So they made sure that Casey was comfortable by keeping handling to a minimum, as otherwise she would get very stressed, and would hiss and swipe at anyone who approached.
Once Casey had her kittens, the plan was to neuter and release her back to her colony. But although Casey was scared, as time went on, it became clear that she wasn’t actually behaving like a typical feral.
After Casey’s kittens had been weaned, she began sitting at the front of her pen watching the staff – something she had not dared to do before. She had been in their care for two months now, and was finally beginning to trust humans again.
They discovered that Casey loved to play, and decided to keep her a little longer to see if she was truly feral.
Lucas, one of the junior animal care leaders, spent a lot of time with Casey. He spent weeks just sitting in her company, without putting any pressure on her to interact with him. Casey loves her food, so between toys and treats, a bond was formed.

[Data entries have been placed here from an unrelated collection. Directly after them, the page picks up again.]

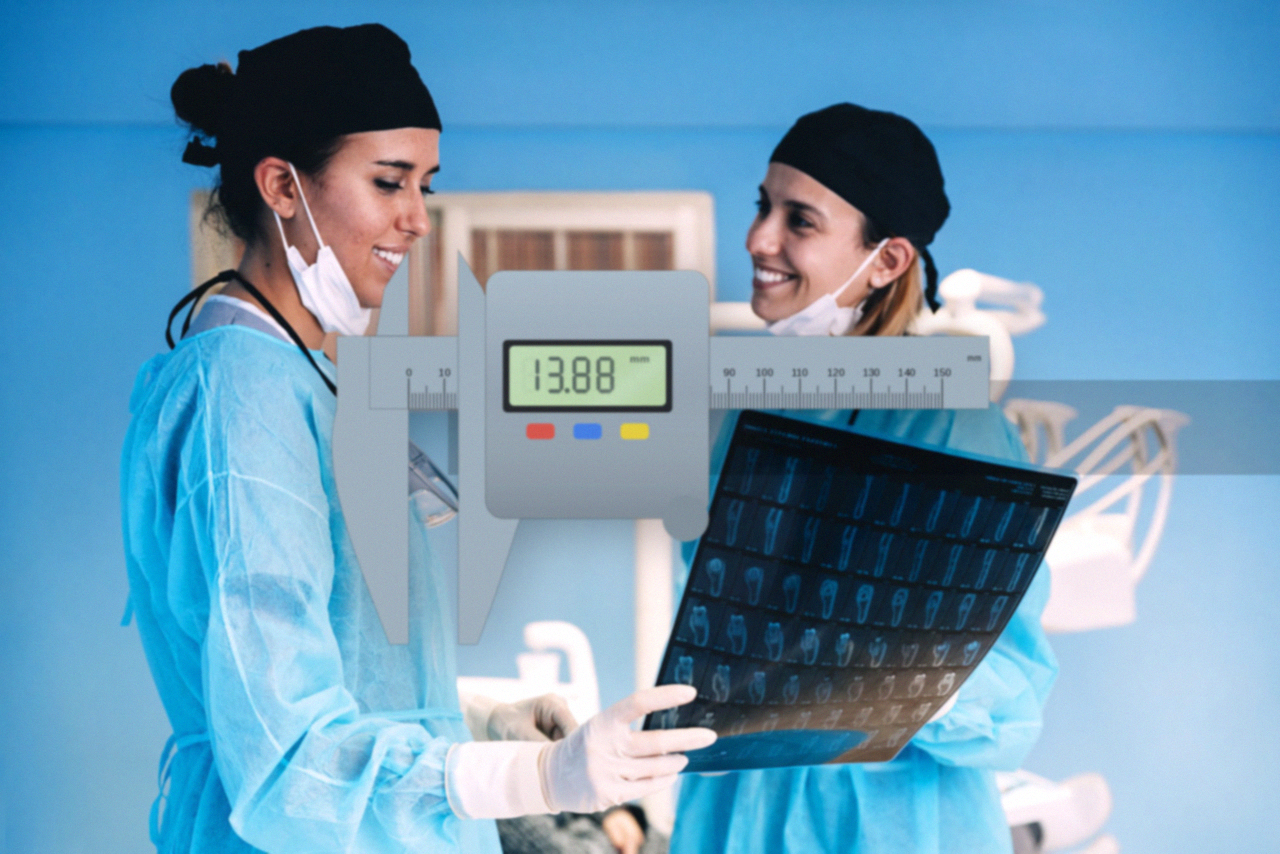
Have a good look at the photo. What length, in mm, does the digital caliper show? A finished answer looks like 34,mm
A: 13.88,mm
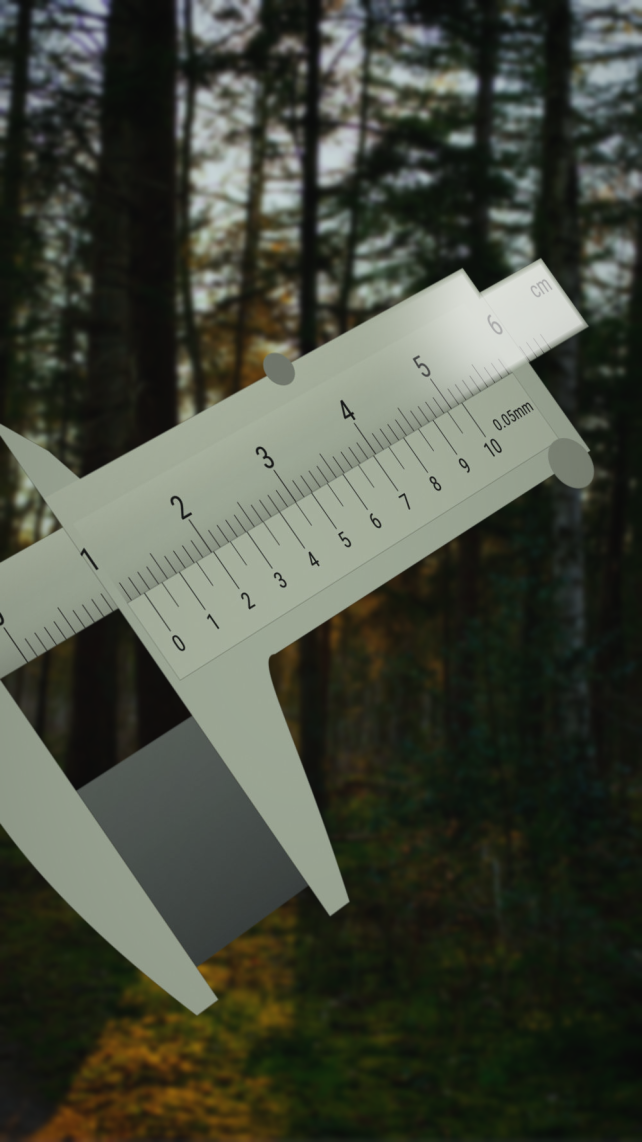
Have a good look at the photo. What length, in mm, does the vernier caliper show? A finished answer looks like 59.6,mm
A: 12.4,mm
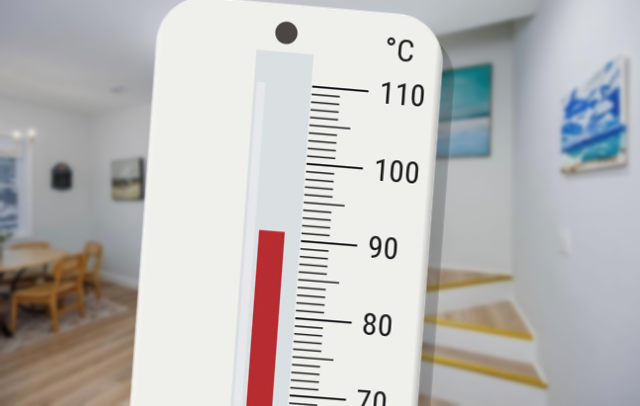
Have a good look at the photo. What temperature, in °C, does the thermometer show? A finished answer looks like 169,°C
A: 91,°C
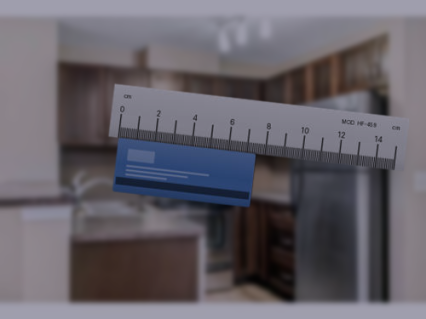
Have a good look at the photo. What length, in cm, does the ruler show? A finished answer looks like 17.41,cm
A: 7.5,cm
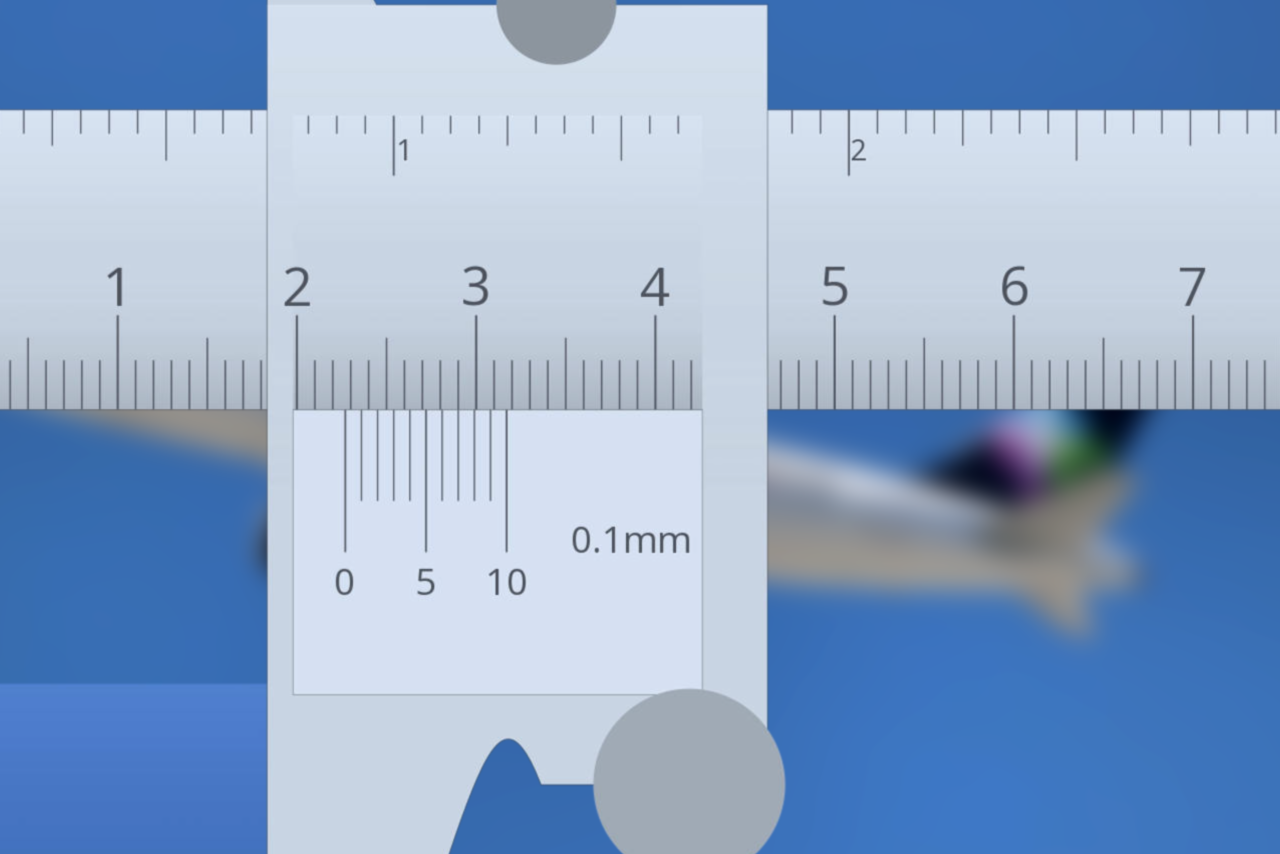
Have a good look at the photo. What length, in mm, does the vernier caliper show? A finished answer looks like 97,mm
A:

Nowadays, you can hear Casey spending most of her time playing loudly with her toys – the jingly ball and the tunnel are her favourites. When she’s not playing, she will sit at the front of her pen watching what the staff are doing.
Her trust in people has grown so much that she is happy for her carers to enter her pen, and will even come over and rub her chin on their hands – although actually stroking her can be a step too far if she doesn’t know you yet!
Four months after her arrival, Casey is finally confident enough to be adopted. Find out more about her by visiting her profile.
Sometimes, animals like Casey come to NAWT with more challenging behaviours. This means that more time will be needed for those behaviours to be worked on before they are put up for adoption. At NAWT, our policy will always be to give animals as long as they need to be ready to find their forever home.